NP Aerospace is trading in line with expectations, as the business has continued to deliver against major vehicle programs for the UK Ministry of Defence. The current NP Aerospace order book provides good visibility over the coming months, and there are a number of ongoing initiatives in the UK and overseas that present further opportunities to leverage the global reach and materials technology of the business.
During the year, the Technical Ceramics business has maintained its focus on positive mix shift, moving toward higher-margin, higher-value-added end-markets such as medical and aerospace. In parallel, the continuous operational improvement program, cost reduction initiatives, and an emphasis on positive price pass-through are all contributing to supporting operating margins in very difficult market conditions.
Although the overall market demand has declined in 2009, there are some areas that have shown recent signs of improvement. The U.S. market appears to have stabilized, although Morgan Crucible continues to watch carefully for any signs of a further downturn. Some weakness in the aerospace and industrial gas turbine sector is being offset by improvements in demand from semiconductor and telecoms markets. The group is also beginning to ramp-up the next generation of hard disc drive products.
The European business has had a difficult year of being consistently challenged by weak market conditions in general industrial markets and construction. This principally affects the thermal processing business in Germany. Since the half year, Morgan Crucible has also seen a reduction in industrial gas turbine demand. In both Europe and North America, a highlight of 2009 has been the continuing strength of medical customers. Developing exposure to this sector remains an important focus for the division.
Work on consolidating the division’s footprint has continued in the second half of the year. The group announced and has initiated the move of business from the Auburn site into the Hayward location in California, and the benefits of this move are expected during 2010.
As anticipated, overall end-market demand for Thermal Ceramics continued to weaken during the summer months but appears to be stabilizing. Order books in emerging markets, particularly China and India, have been showing a modest improvement and appear to be flattening out in North America and Europe.

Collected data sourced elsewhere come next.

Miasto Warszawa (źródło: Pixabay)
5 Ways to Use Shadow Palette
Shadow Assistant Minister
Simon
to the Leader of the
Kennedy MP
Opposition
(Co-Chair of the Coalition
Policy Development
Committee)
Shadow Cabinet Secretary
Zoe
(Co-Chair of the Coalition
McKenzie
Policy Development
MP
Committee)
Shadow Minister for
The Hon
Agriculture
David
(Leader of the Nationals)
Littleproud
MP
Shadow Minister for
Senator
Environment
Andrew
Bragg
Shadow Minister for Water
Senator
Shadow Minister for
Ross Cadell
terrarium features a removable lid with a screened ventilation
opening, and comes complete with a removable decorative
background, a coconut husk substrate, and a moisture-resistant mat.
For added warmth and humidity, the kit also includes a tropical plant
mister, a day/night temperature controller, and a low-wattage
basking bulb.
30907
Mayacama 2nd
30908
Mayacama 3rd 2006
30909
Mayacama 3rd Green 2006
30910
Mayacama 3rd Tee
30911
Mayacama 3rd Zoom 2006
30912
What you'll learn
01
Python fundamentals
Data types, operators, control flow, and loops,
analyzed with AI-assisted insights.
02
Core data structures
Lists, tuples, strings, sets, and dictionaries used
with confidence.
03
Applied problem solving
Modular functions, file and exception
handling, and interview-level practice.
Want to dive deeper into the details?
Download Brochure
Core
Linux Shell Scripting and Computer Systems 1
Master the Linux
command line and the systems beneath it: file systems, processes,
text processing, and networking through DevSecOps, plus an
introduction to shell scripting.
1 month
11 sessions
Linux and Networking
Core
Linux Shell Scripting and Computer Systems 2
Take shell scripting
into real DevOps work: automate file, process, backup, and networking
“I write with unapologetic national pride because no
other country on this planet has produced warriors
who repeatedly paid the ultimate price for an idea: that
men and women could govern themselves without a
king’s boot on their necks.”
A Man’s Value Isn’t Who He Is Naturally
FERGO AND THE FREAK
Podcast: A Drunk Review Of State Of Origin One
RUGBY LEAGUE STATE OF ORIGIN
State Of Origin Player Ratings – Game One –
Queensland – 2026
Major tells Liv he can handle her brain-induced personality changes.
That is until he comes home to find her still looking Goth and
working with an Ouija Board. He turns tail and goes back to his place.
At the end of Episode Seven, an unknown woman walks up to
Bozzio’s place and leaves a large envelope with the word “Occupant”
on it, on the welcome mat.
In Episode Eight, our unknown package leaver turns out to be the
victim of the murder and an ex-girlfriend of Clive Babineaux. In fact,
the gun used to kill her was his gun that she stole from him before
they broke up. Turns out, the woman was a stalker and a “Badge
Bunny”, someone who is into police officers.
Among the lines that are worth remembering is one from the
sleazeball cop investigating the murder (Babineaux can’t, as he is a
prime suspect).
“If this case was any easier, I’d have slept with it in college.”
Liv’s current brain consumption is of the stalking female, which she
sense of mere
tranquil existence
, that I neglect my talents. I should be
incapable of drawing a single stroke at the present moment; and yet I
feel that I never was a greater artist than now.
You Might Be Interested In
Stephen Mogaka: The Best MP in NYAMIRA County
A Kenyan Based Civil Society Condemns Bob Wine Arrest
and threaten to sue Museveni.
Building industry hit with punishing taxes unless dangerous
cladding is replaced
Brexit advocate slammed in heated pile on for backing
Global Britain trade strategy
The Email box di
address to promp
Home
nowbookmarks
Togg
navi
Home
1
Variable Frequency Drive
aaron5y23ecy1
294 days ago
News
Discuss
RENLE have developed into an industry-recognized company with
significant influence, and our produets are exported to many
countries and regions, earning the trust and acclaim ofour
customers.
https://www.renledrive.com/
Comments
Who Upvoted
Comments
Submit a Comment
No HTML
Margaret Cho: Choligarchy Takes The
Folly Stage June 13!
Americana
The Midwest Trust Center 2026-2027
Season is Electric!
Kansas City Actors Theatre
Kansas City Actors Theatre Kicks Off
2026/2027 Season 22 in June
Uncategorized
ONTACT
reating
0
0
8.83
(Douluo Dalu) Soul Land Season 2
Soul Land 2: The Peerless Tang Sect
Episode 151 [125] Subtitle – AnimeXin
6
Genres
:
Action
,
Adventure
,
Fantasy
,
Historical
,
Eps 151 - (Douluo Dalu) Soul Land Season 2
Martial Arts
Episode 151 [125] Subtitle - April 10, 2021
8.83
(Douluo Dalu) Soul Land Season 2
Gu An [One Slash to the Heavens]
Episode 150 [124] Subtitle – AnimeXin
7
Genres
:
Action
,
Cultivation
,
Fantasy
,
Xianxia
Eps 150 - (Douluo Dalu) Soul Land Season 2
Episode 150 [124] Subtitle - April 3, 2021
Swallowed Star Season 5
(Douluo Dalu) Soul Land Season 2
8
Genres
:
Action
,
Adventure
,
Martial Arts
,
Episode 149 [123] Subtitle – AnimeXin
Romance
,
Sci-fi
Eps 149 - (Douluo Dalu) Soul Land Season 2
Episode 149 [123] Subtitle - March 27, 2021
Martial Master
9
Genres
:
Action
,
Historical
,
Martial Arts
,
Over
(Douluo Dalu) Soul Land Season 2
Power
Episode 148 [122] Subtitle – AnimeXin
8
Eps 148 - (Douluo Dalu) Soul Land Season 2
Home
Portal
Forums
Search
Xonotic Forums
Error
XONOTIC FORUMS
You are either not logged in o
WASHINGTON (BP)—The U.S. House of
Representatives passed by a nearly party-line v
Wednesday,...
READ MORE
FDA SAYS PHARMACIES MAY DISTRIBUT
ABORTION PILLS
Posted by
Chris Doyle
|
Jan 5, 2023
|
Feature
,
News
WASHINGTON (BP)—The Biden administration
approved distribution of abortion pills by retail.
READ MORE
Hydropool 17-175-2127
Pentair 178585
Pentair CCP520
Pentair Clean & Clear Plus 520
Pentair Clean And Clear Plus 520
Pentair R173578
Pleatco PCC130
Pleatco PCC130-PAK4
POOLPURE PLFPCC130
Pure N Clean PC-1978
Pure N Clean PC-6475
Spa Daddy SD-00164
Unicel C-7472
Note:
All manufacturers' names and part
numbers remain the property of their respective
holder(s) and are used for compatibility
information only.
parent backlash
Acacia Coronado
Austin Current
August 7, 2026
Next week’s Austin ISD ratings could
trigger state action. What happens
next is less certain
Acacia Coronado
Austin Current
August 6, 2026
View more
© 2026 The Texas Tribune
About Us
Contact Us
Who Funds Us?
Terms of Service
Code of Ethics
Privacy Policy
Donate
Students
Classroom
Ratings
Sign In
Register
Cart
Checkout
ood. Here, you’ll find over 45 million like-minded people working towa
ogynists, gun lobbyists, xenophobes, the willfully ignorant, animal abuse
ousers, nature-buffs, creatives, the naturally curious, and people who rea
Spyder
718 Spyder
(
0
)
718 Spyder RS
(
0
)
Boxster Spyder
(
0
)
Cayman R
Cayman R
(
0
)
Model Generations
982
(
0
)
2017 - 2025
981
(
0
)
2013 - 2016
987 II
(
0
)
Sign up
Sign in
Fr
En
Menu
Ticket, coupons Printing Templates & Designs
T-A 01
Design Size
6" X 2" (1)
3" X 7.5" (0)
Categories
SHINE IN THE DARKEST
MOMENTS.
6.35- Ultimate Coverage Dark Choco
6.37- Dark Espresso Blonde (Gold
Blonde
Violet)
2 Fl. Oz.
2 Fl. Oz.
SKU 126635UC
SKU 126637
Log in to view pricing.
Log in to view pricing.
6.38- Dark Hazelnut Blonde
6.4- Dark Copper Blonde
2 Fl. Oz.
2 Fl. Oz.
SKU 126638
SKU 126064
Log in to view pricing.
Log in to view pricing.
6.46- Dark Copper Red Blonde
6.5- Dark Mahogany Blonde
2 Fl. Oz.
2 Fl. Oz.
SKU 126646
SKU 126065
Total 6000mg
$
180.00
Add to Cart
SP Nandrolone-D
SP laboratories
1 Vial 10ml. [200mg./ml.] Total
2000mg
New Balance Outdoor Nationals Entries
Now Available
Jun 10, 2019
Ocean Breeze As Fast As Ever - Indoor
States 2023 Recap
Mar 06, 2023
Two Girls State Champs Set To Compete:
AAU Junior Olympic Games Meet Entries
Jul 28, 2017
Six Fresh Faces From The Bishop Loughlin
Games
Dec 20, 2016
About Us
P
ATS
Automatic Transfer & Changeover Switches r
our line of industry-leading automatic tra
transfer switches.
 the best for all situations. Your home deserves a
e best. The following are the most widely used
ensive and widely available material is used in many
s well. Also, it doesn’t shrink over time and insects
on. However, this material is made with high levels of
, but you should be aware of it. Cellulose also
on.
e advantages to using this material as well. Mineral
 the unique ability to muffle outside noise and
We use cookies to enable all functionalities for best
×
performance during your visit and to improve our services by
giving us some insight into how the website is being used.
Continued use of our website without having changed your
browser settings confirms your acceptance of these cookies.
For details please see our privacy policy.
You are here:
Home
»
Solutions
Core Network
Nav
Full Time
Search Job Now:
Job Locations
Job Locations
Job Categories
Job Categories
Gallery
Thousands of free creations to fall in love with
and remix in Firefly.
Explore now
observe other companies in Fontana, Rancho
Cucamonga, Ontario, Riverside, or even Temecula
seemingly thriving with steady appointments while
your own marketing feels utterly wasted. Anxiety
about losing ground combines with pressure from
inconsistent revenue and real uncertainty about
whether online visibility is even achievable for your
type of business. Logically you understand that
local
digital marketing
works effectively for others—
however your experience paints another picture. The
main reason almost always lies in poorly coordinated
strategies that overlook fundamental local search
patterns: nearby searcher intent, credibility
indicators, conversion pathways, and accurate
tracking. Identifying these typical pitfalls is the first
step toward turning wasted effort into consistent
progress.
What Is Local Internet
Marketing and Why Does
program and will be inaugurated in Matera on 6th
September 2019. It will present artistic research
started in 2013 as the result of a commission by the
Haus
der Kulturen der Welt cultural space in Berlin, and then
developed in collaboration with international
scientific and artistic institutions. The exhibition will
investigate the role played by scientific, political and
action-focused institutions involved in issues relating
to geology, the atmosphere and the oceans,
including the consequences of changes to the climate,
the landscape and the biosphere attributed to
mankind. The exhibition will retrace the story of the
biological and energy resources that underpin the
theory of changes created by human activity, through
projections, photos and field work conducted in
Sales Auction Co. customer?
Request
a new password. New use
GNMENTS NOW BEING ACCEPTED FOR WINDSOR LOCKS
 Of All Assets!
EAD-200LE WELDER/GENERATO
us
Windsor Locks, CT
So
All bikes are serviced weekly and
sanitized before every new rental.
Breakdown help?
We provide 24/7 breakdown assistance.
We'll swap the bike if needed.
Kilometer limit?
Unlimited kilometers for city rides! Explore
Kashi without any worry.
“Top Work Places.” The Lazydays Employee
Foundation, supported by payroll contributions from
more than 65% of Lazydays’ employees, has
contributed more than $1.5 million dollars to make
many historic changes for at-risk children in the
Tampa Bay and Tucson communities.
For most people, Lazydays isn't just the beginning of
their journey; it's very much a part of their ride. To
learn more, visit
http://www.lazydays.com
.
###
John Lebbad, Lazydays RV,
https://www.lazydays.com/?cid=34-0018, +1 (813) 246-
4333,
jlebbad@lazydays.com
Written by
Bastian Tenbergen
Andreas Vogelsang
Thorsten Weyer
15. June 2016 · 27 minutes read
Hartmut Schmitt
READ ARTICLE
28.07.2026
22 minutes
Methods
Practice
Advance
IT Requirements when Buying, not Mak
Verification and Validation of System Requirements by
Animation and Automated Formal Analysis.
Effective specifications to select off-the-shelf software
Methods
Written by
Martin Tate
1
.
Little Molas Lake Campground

The chemical and petroleum sector remains quite robust, with good demand in the Middle East and Latin America. Iron and steel demand is recovering somewhat from a very low base, as are sales to the automotive industry. The majority of other end markets, while generally not worsening any further, are as yet showing little sign of recovery. Cost reduction initiatives have continued into the second half, including the successful closure of two small fiber production sites in North America and Europe, which will help mitigate the lower revenues in the second half of the year.
Revenues in Molten Metal Systems (MMS) have improved in the second half of the year, driven by modest recovery in Asia and Europe. Margins are anticipated to improve over the first half, benefiting from the reduction in operating costs that was implemented in the first half, particularly in Germany. The expanded Indian operation, which continues to perform well, together with the new plant in China, means that MMS is well-positioned to benefit from the global recovery with a much-reduced fixed cost base.
The group continues to face a challenging economic environment, although, encouragingly, demand now generally appears to have stabilized. Morgan Crucible believes that its strategy of focusing on less economically cyclical markets has successfully mitigated the worst impacts of the downturn. In addition, the actions to align the cost base to revenues leaves the group well-placed to benefit as markets recover.